WHAT THE EXERCISE ASKS - Type out the complete listing below word for word, without its pictures.

RECORDED INFORMATION -
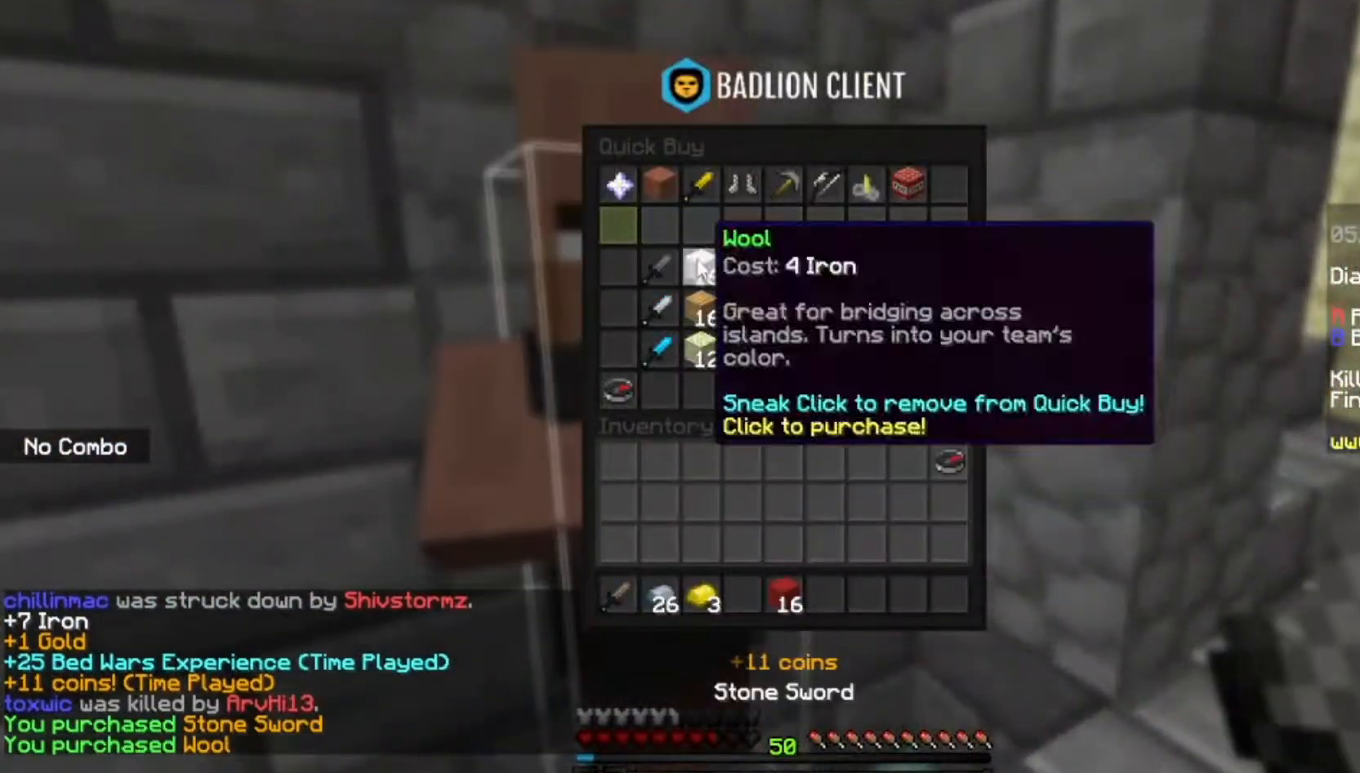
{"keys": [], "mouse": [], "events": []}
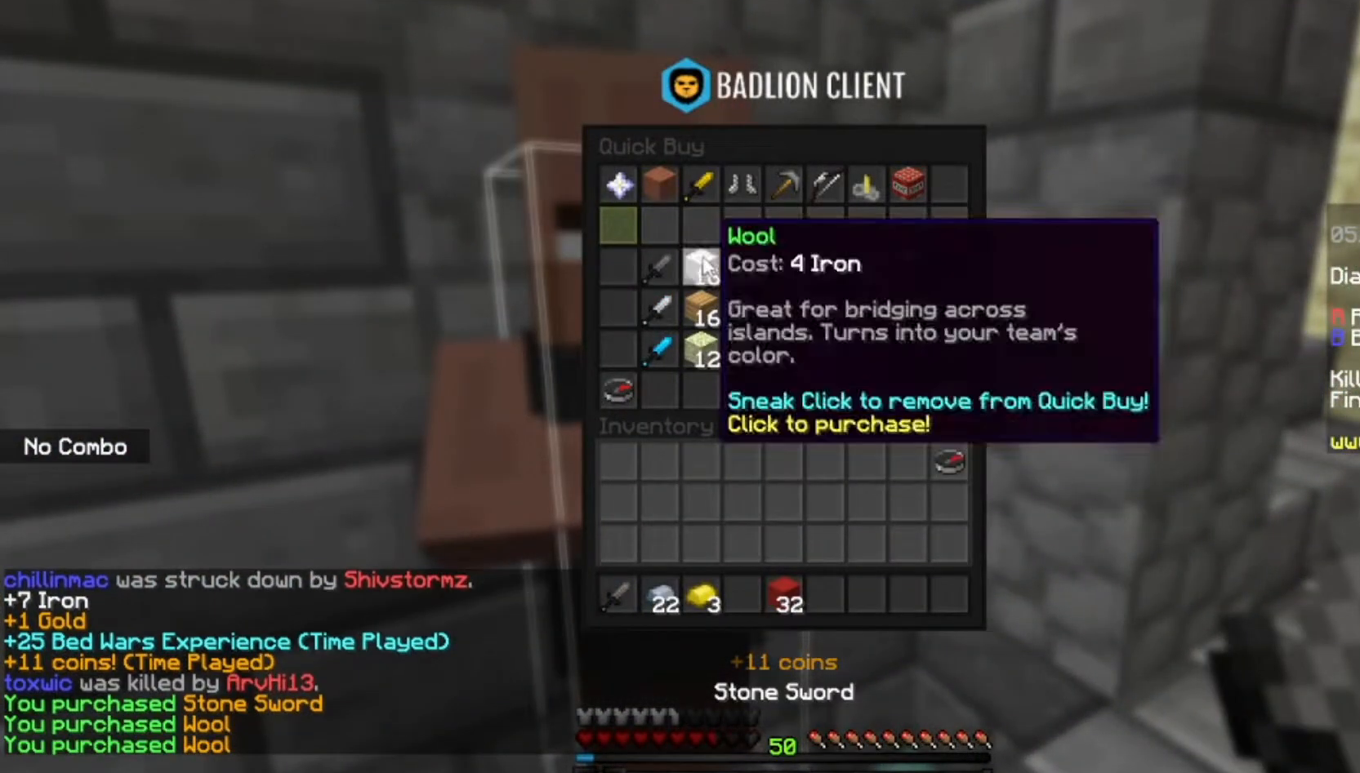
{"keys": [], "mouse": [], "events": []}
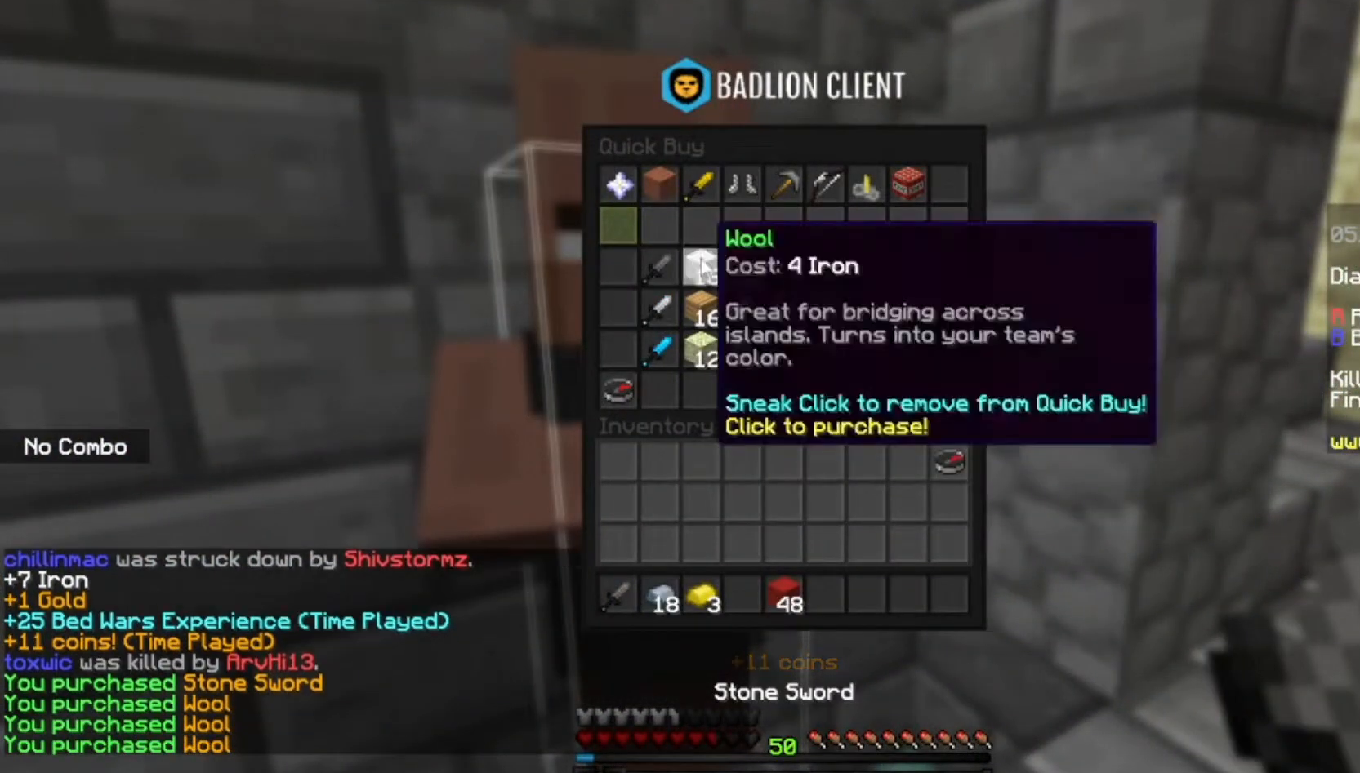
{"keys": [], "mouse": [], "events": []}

RESULT OF THIS TASK -
{"keys": [], "mouse": [], "events": []}
{"keys": [], "mouse": [], "events": []}
{"keys": [], "mouse": [], "events": []}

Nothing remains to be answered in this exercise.